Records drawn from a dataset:
● ● ●

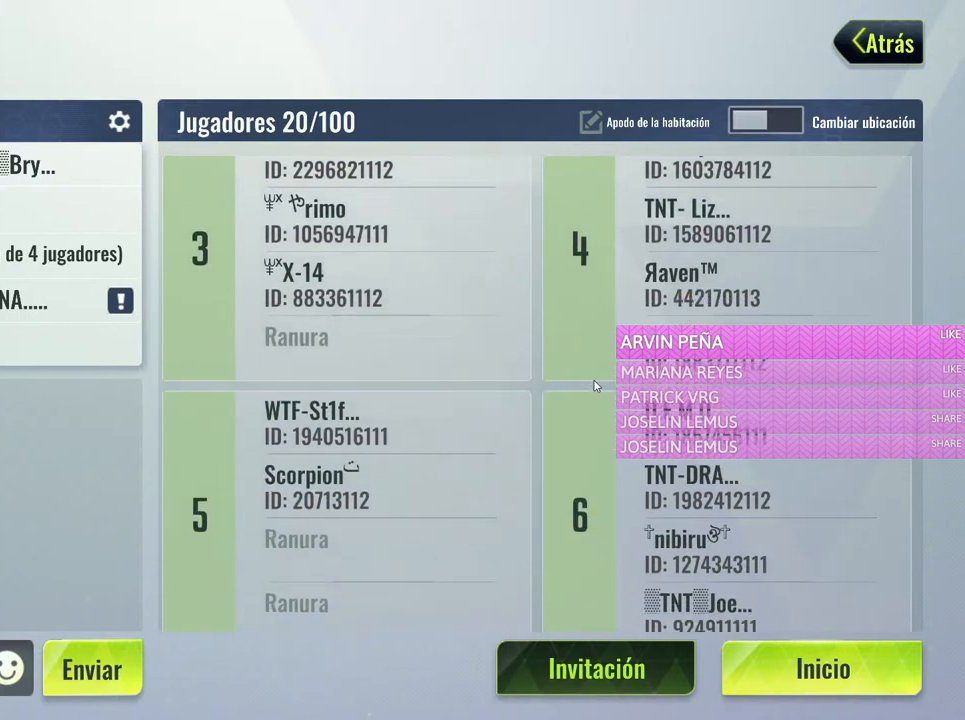
{"keys": [], "mouse": [], "events": [[283, "mouse_left", "up"]]}
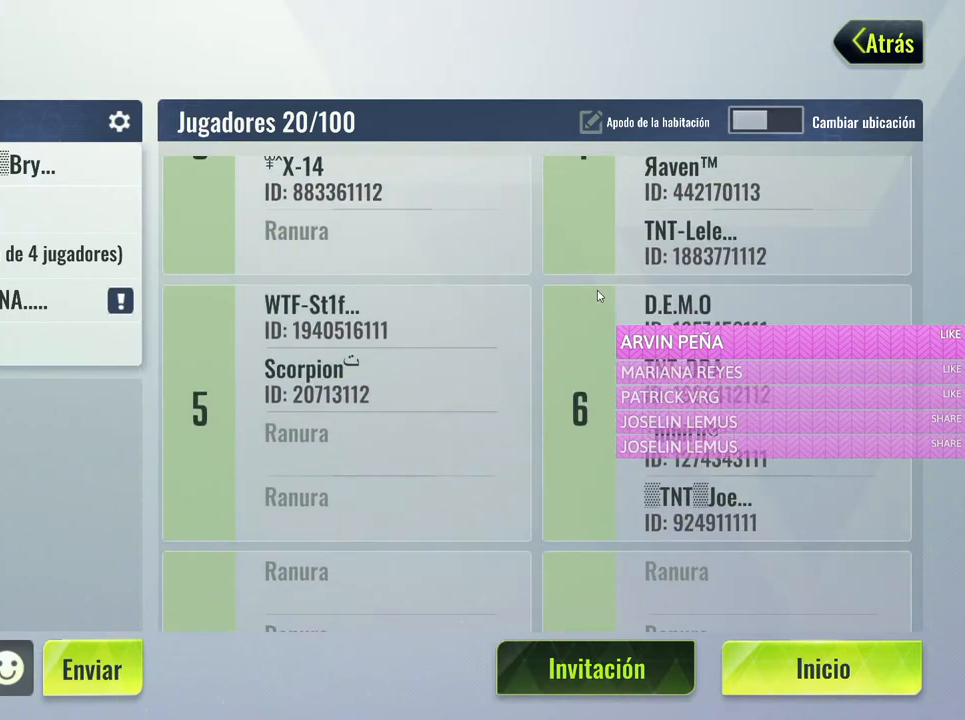
{"keys": [], "mouse": [], "events": []}
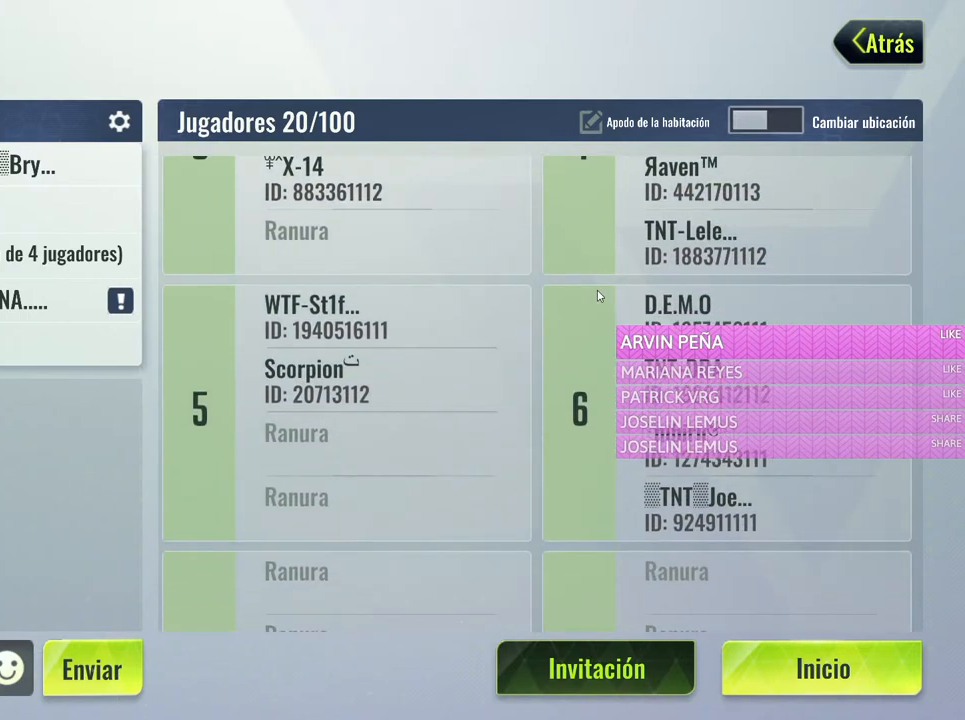
{"keys": [], "mouse": [], "events": []}
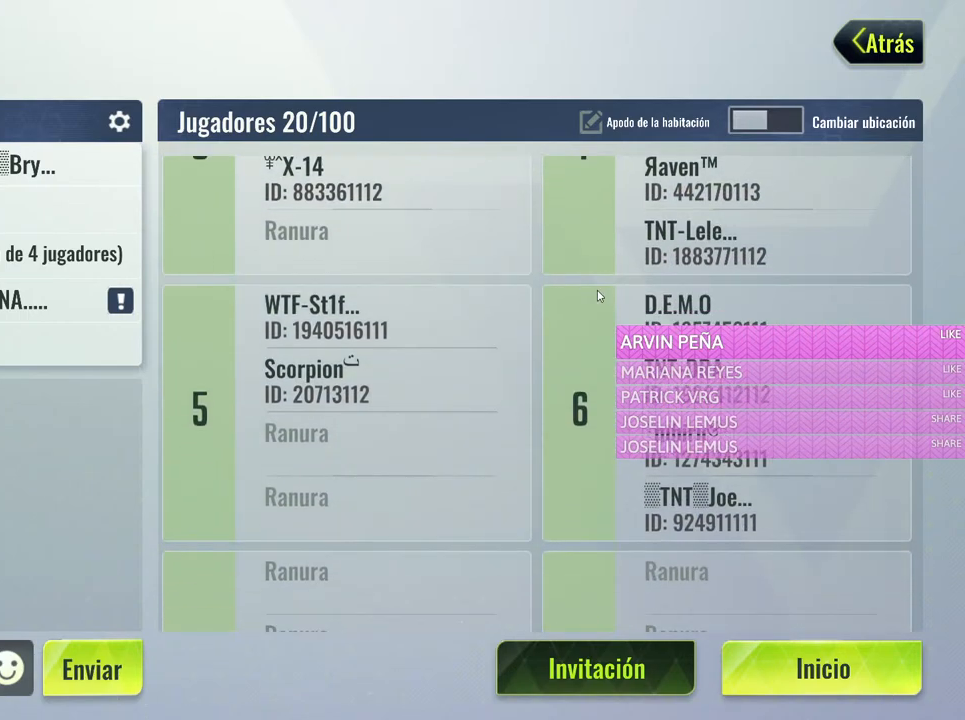
{"keys": [], "mouse": [], "events": []}
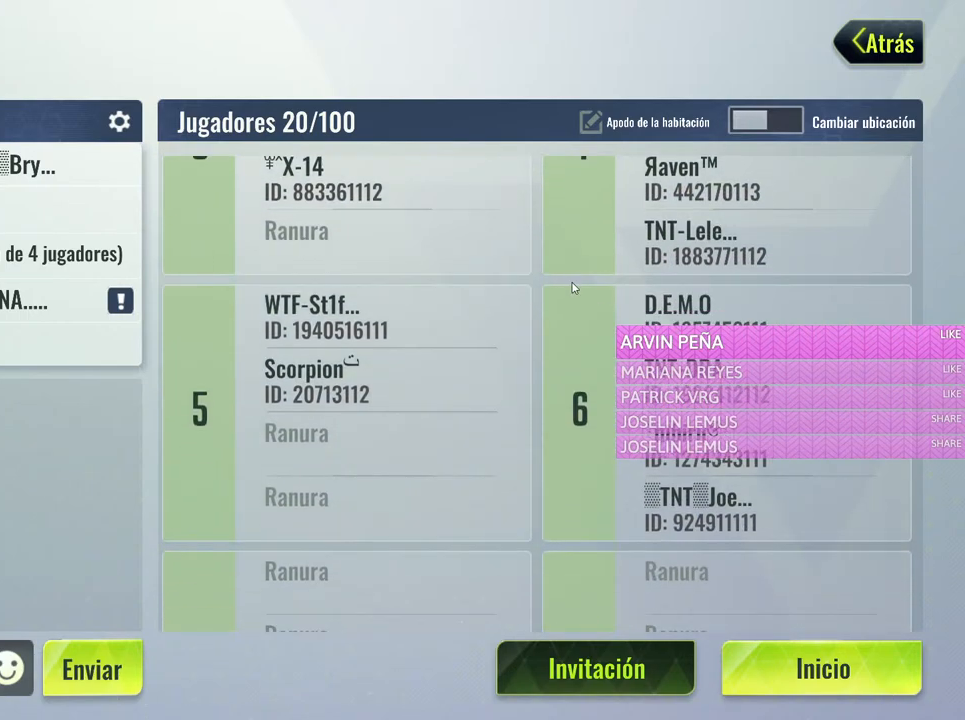
{"keys": [], "mouse": [], "events": [[67, "mouse_left", "down"], [250, "mouse_left", "up"]]}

● ● ●

Work item:
The records, exactly as written but without images, should be returned.

Written response:
{"keys": [], "mouse": [], "events": [[283, "mouse_left", "up"]]}
{"keys": [], "mouse": [], "events": []}
{"keys": [], "mouse": [], "events": []}
{"keys": [], "mouse": [], "events": []}
{"keys": [], "mouse": [], "events": [[67, "mouse_left", "down"], [250, "mouse_left", "up"]]}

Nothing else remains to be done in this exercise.